Windfall Theatre invites you to join us on a nutty/merry dark ride with the Milwaukee premiere of Christopher Durang’s Obie Award-winning Betty’s Summer Vacation. Christopher Durang is a master of dark comedy. In established works such as Sister Mary Ignatius Explains It All For You, Beyond Therapy, and Baby with the Bathwater, Durang mixes humor with pathos while making audiences intrigued and amused at the same time. Betty’s Summer Vacation is no different. Durang’s tale of a trip gone bad is a life lesson straddling the fine line between the humorous and the macabre.

Looking for a little rest and time by herself, Betty rents a summer share at the beach. But Betty’s luck turns to delicious lunacy when this sensible Everywoman gets drawn into the chaotic world of some very unsavory housemates—her friend Trudy, who talks too much; the lewd, semi-naked Buck, who tries to have sex with everyone; and Keith, a serial killer who hides in his room with a mysterious hatbox. With sand between her toes, walking a thin line between sanity and survival, poor Betty will leave her summer vacation more terrorized than tan.

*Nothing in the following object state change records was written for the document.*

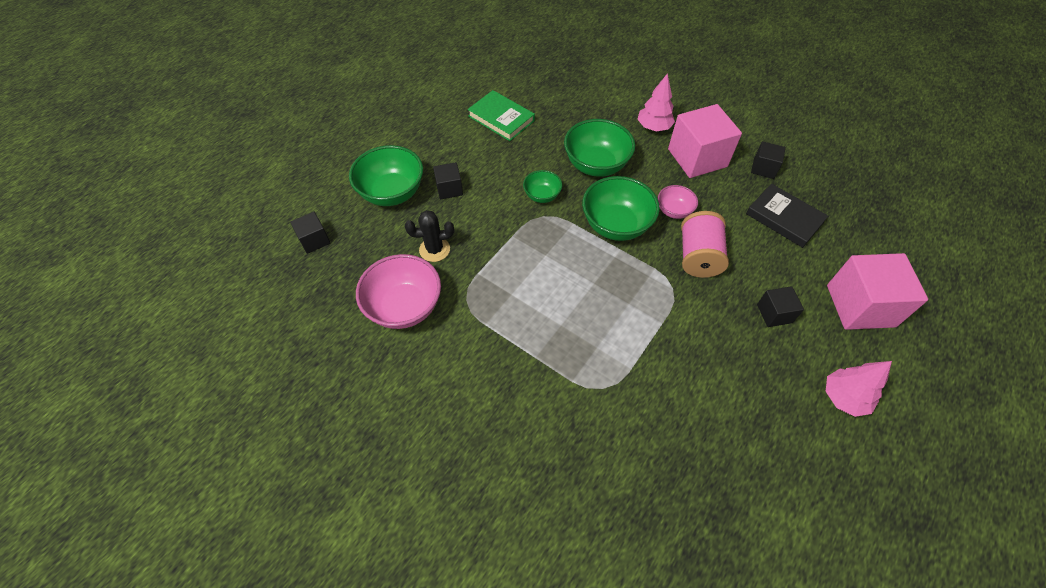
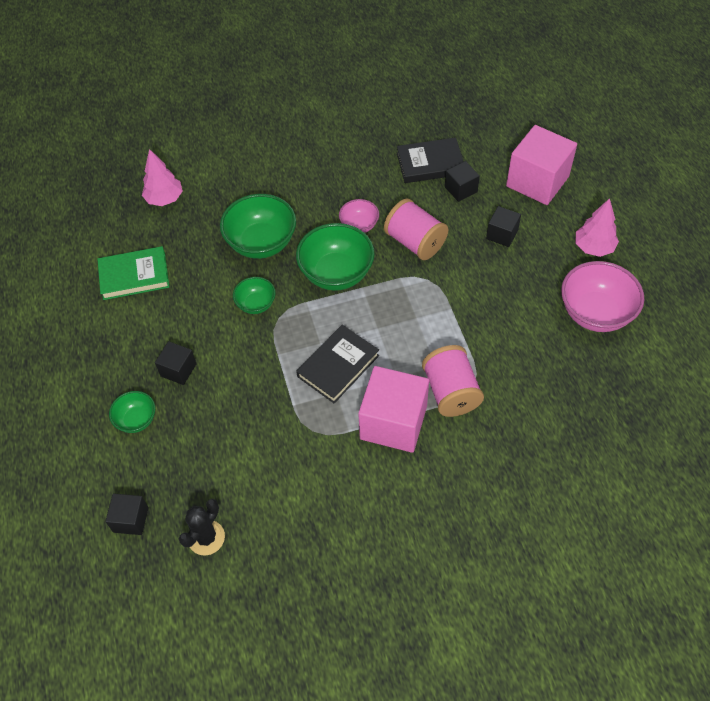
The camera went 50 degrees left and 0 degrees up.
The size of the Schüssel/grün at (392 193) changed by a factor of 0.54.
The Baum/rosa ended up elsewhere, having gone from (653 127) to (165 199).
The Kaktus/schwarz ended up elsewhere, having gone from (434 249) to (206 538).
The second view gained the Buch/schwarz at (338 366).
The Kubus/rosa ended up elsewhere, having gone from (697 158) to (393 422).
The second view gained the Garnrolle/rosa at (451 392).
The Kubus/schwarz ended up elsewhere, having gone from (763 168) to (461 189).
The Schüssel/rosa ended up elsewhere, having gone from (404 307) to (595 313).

Durang explains, “The theme of the play is, basically, the ’tabloid-ization’ of American culture—how in the 90s in particular, human nature’s interest in horror and gossip combined with television’s need to hook viewers, and the result was we all fell into the habit of looking at human tragedy and disgusting behavior as a fascinating kind of ‘mini-series’ for our delectation.” The Clarence Thomas-Anita Hill hearings (important, but also riveting as a “mini-series”); the Menendez brothers killing their parents and claiming they were sexually abused; Lorena Bobbit cutting off her husband’s penis and throwing it into a field (where it was found—and John Wayne Bobbit, with his re-attached member, later made a porno film—what a great couple!); the O.J. trial; various scandals regarding Michael Jackson; and of course, the extremely riveting coverage of the Bill Clinton-Monica Lewinsky scandal, full of lies, betrayal (that scary Linda Tripp), sex (of course) and all presented 24 hours a day with music and beating drums presenting The Presidency in Crisis! as if it was some sort of TV news equivalent of Ben-Hur. Which it was.

Christopher Durang’s take on tabloid fodder and our attraction to it resonates with today’s boom of reality television and court trials. So, you won’t want to miss this wildly irreverent take on our media addictions gone awry.